PROBLEM TO WORK ON: Copy out the data below as written; omit any images.

(Stored records)
--- start ---

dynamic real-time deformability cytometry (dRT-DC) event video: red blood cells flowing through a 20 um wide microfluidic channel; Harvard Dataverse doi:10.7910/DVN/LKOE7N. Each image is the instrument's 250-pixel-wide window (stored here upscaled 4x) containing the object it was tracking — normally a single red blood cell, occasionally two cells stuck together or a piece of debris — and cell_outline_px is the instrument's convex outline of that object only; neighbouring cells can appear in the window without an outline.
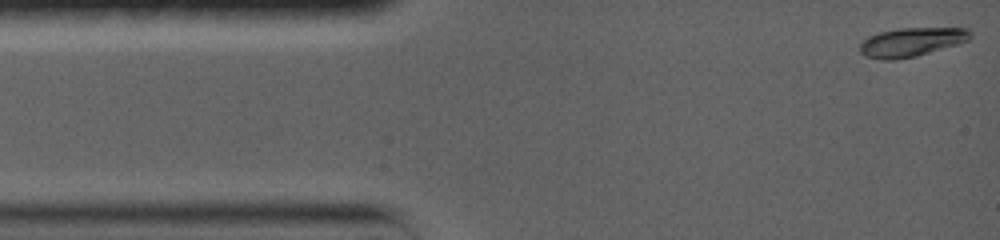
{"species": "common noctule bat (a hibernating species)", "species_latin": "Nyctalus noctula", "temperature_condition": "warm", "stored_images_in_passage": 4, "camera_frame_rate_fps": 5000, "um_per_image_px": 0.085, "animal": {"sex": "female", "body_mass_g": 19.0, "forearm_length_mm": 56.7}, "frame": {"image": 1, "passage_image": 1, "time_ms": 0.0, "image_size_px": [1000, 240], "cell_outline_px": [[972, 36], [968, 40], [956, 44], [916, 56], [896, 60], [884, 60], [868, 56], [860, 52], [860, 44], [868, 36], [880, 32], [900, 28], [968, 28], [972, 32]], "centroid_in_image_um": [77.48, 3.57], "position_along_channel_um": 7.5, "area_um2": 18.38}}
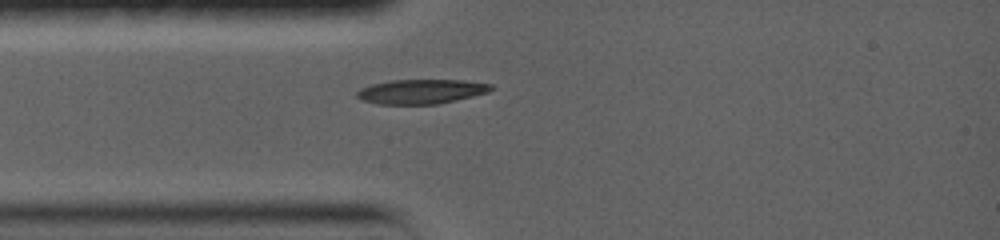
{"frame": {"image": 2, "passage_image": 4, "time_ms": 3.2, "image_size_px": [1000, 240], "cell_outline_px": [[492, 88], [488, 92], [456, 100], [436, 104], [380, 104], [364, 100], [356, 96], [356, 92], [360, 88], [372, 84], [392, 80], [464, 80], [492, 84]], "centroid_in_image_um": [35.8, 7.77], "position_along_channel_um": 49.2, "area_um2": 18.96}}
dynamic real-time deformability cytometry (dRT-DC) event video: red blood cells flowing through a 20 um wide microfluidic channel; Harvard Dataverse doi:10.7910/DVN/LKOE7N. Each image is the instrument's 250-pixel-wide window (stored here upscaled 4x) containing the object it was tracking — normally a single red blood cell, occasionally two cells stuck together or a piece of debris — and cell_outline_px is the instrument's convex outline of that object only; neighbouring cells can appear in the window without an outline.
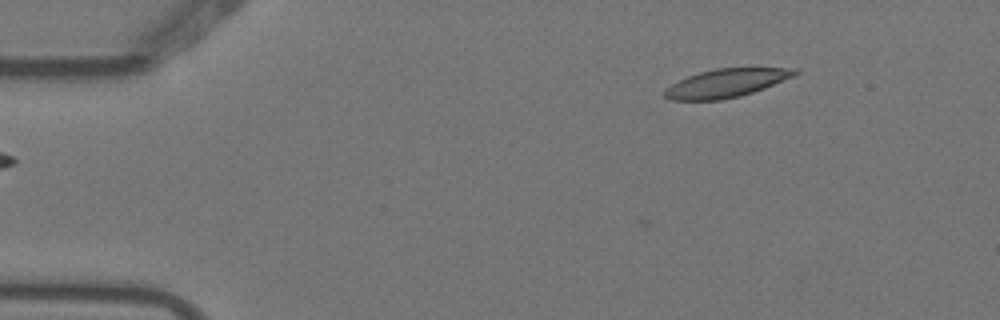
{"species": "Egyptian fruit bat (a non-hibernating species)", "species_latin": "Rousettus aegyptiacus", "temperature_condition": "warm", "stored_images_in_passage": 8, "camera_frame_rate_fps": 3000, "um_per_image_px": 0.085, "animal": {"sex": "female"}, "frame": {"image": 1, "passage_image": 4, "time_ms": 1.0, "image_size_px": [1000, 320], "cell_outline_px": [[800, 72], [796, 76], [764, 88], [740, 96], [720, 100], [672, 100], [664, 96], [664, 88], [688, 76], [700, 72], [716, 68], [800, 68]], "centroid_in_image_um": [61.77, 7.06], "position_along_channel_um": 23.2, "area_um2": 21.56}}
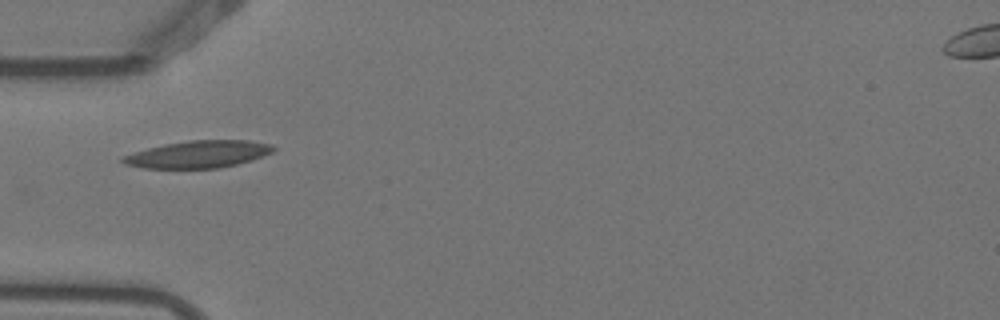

--- end ---

EXERCISE RESULT:
dynamic real-time deformability cytometry (dRT-DC) event video: red blood cells flowing through a 20 um wide microfluidic channel; Harvard Dataverse doi:10.7910/DVN/LKOE7N. Each image is the instrument's 250-pixel-wide window (stored here upscaled 4x) containing the object it was tracking — normally a single red blood cell, occasionally two cells stuck together or a piece of debris — and cell_outline_px is the instrument's convex outline of that object only; neighbouring cells can appear in the window without an outline.
{"species": "common noctule bat (a hibernating species)", "species_latin": "Nyctalus noctula", "temperature_condition": "warm", "stored_images_in_passage": 4, "camera_frame_rate_fps": 5000, "um_per_image_px": 0.085, "animal": {"sex": "female", "body_mass_g": 19.0, "forearm_length_mm": 56.7}, "frame": {"image": 1, "passage_image": 1, "time_ms": 0.0, "image_size_px": [1000, 240], "cell_outline_px": [[972, 36], [968, 40], [956, 44], [916, 56], [896, 60], [884, 60], [868, 56], [860, 52], [860, 44], [868, 36], [880, 32], [900, 28], [968, 28], [972, 32]], "centroid_in_image_um": [77.48, 3.57], "position_along_channel_um": 7.5, "area_um2": 18.38}}
{"frame": {"image": 2, "passage_image": 4, "time_ms": 3.2, "image_size_px": [1000, 240], "cell_outline_px": [[492, 88], [488, 92], [456, 100], [436, 104], [380, 104], [364, 100], [356, 96], [356, 92], [360, 88], [372, 84], [392, 80], [464, 80], [492, 84]], "centroid_in_image_um": [35.8, 7.77], "position_along_channel_um": 49.2, "area_um2": 18.96}}
dynamic real-time deformability cytometry (dRT-DC) event video: red blood cells flowing through a 20 um wide microfluidic channel; Harvard Dataverse doi:10.7910/DVN/LKOE7N. Each image is the instrument's 250-pixel-wide window (stored here upscaled 4x) containing the object it was tracking — normally a single red blood cell, occasionally two cells stuck together or a piece of debris — and cell_outline_px is the instrument's convex outline of that object only; neighbouring cells can appear in the window without an outline.
{"species": "Egyptian fruit bat (a non-hibernating species)", "species_latin": "Rousettus aegyptiacus", "temperature_condition": "warm", "stored_images_in_passage": 8, "camera_frame_rate_fps": 3000, "um_per_image_px": 0.085, "animal": {"sex": "female"}, "frame": {"image": 1, "passage_image": 4, "time_ms": 1.0, "image_size_px": [1000, 320], "cell_outline_px": [[800, 72], [796, 76], [764, 88], [740, 96], [720, 100], [672, 100], [664, 96], [664, 88], [688, 76], [700, 72], [716, 68], [800, 68]], "centroid_in_image_um": [61.77, 7.06], "position_along_channel_um": 23.2, "area_um2": 21.56}}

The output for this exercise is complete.